#### [DOCUMENTO FUENTE]
+ + + + +

Un punto interesante es que entre los animales sociales, en los primates, al llegar a la adolescencia los jóvenes machos abandonan su grupo, por ellos mismos, sin ser forzados a hacerlo, y buscan otro grupo al cual integrarse. Una excepción notable es el chimpancé, recordemos, nuestro primo más cercano con casi un 99% de ADN idéntico al nuestro, donde es la hembra la que abandona su grupo natal y pasa a otra tropa. Creo que en muchas culturas humanas es también la mujer la migrante. Son mecanismos conductuales ancestrales para evitar el incesto, algo fuertemente grabado en los mamíferos y algunos otros grupos de vertebrados.
Bien, leyendo las peripecias del cerebro adolescente tanto en monos como en humanos, recordé otro ensayo de Robert Sapolsky.
Casi todos reconocemos lo que significa la expresión “macho alfa” (“pato macho” decimos por aquí). Es el jefe de la manada, del grupo, de la tropa. Esta expresión fue acuñada por L. David Mech, estudiando lobos, lo que aún hace como investigador del departamento de vida silvestre de la Secretaría del Interior en los Estados Unidos, lo que vendría a ser nuestro Ministerio de Recursos Naturales.

+ + + + +

#### [TAREA DE TRABAJO 1]
Reescribe el pasaje del texto sobre conducta animal desde "Bien, leyendo las" hasta "de Recursos Naturales.", poniendo "coyotes" en lugar de "lobos".
#### [TAREA DE TRABAJO 2]
Responde según el texto sobre conducta animal:
(a) ¿Qué porcentaje de ADN idéntico al nuestro tiene el chimpancé?
(b) En los primates, ¿quiénes abandonan su grupo al llegar a la adolescencia?
(c) ¿Quién acuñó la expresión "macho alfa"?
#### [TAREA DE TRABAJO 3]
Traduce al inglés esta oración del texto sobre conducta animal: "Son mecanismos conductuales ancestrales para evitar el incesto, algo fuertemente grabado en los mamíferos y algunos otros grupos de vertebrados."

+ + + + +

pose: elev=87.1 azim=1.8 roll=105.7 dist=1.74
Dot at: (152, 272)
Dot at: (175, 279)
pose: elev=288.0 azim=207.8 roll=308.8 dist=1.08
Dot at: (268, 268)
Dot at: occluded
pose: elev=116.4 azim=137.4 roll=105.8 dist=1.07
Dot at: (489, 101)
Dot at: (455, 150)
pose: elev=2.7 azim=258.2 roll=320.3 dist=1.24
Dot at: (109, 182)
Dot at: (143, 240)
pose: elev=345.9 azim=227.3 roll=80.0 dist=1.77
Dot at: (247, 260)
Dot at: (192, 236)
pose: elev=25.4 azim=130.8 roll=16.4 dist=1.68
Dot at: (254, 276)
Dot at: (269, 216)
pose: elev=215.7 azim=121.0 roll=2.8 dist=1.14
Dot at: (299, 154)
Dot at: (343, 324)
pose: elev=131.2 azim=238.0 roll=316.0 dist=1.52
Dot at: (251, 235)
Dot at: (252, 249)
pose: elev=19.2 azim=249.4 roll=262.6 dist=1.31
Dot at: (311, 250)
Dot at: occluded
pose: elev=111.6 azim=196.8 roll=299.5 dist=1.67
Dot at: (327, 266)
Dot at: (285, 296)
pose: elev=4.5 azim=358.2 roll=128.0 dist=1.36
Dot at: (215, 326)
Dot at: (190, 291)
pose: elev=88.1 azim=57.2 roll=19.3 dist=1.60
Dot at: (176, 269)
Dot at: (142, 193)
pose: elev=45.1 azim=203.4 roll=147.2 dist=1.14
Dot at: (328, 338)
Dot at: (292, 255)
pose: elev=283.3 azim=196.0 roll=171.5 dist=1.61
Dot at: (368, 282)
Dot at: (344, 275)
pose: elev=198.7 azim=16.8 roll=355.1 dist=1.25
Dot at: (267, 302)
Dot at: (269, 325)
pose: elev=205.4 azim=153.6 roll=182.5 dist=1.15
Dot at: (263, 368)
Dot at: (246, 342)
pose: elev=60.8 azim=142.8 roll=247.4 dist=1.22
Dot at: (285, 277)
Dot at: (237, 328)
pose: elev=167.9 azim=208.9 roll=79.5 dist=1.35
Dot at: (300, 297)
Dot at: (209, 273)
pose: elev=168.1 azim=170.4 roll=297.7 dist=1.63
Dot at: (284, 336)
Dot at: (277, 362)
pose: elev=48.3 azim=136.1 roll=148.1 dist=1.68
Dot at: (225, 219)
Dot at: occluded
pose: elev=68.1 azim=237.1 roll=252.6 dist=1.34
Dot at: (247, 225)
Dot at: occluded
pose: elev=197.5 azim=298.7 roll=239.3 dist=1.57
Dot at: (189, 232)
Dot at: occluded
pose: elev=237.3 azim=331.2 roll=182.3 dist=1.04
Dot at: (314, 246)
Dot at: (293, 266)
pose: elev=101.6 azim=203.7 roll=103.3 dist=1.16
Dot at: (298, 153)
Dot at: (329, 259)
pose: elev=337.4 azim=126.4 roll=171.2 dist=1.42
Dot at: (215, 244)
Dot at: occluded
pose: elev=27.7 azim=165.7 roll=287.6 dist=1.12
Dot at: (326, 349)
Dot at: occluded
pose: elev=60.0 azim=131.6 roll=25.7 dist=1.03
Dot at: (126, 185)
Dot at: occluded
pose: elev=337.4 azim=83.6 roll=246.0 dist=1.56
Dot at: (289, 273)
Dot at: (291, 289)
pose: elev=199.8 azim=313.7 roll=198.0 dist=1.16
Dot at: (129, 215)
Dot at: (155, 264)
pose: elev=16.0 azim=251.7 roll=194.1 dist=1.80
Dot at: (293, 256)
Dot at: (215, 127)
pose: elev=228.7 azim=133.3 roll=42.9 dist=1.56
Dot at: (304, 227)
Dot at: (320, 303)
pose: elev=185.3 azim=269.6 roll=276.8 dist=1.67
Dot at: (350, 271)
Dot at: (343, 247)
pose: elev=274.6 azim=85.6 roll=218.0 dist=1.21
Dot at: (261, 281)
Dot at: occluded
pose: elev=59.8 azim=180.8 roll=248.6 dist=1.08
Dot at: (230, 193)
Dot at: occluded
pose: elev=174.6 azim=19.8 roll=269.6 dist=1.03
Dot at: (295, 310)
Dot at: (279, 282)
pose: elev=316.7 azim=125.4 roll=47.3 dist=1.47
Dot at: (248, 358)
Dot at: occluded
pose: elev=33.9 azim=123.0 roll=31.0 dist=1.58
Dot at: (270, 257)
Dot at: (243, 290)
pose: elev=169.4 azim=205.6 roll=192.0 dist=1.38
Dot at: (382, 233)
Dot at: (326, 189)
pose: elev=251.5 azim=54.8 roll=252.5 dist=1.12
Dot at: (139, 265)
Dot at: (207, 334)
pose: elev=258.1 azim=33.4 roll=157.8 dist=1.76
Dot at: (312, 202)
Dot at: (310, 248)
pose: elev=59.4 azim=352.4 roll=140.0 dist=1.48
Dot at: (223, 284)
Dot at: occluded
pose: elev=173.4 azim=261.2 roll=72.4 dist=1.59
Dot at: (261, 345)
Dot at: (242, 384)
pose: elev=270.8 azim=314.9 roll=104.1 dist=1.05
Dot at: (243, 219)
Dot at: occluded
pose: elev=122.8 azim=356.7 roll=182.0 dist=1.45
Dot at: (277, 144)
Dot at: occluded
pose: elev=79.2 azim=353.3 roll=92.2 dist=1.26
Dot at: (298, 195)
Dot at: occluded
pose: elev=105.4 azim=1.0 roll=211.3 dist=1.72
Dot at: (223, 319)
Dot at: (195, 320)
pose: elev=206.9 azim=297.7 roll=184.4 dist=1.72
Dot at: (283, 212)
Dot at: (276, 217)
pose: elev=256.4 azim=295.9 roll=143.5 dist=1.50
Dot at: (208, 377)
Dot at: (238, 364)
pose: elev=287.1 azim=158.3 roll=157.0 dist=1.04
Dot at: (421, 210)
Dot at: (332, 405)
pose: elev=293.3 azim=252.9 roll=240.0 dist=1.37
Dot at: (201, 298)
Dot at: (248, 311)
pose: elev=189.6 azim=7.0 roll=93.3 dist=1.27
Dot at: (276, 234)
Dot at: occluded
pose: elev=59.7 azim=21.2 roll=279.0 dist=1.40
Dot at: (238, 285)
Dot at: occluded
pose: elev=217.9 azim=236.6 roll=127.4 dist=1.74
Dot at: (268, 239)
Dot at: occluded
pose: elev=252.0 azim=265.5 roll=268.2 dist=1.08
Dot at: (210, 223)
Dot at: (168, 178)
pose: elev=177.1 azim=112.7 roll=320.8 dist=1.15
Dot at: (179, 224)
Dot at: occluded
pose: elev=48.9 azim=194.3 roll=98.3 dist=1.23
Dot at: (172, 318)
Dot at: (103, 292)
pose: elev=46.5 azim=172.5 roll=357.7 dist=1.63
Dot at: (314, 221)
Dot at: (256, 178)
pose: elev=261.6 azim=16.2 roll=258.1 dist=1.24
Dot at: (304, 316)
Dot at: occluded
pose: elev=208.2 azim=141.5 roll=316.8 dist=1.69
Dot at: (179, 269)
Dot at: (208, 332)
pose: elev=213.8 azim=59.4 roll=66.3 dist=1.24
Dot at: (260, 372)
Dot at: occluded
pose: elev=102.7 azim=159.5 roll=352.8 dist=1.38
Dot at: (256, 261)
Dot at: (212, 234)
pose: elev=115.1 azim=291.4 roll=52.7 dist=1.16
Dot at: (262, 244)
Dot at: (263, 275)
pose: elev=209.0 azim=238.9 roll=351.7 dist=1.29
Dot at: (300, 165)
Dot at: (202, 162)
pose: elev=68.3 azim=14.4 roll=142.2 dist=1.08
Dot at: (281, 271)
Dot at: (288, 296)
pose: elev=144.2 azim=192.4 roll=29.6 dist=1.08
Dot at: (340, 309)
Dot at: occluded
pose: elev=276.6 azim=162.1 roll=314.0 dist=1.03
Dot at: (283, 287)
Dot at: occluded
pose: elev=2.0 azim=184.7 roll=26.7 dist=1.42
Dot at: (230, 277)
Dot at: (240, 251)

+ + + + +

#### [RESULTADO DEL EJERCICIO 1]
Bien, leyendo las peripecias del cerebro adolescente tanto en monos como en humanos, recordé otro ensayo de Robert Sapolsky.
Casi todos reconocemos lo que significa la expresión “macho alfa” (“pato macho” decimos por aquí). Es el jefe de la manada, del grupo, de la tropa. Esta expresión fue acuñada por L. David Mech, estudiando coyotes, lo que aún hace como investigador del departamento de vida silvestre de la Secretaría del Interior en los Estados Unidos, lo que vendría a ser nuestro Ministerio de Recursos Naturales.

#### [RESULTADO DEL EJERCICIO 2]
(a) Casi un 99%.
(b) Los jóvenes machos.
(c) L. David Mech.

#### [RESULTADO DEL EJERCICIO 3]
They are ancestral behavioral mechanisms for avoiding incest, something strongly ingrained in mammals and some other groups of vertebrates.